[DATA]
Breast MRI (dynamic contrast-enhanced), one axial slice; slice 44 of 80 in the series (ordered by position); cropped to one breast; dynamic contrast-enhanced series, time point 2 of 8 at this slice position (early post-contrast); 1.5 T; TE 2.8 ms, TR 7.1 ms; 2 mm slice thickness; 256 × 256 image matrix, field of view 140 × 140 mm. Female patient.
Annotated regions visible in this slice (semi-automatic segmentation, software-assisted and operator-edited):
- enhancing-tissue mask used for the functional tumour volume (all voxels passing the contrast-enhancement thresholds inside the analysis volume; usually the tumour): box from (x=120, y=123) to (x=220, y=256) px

[TASK OBJECTIVE] Repeat exactly the lines of the material above, taking the first line, the line with "Annotated regions visible", and every line between them.

[PROBLEM SOLUTION]
Breast MRI (dynamic contrast-enhanced), one axial slice; slice 44 of 80 in the series (ordered by position); cropped to one breast; dynamic contrast-enhanced series, time point 2 of 8 at this slice position (early post-contrast); 1.5 T; TE 2.8 ms, TR 7.1 ms; 2 mm slice thickness; 256 × 256 image matrix, field of view 140 × 140 mm. Female patient.
Annotated regions visible in this slice (semi-automatic segmentation, software-assisted and operator-edited):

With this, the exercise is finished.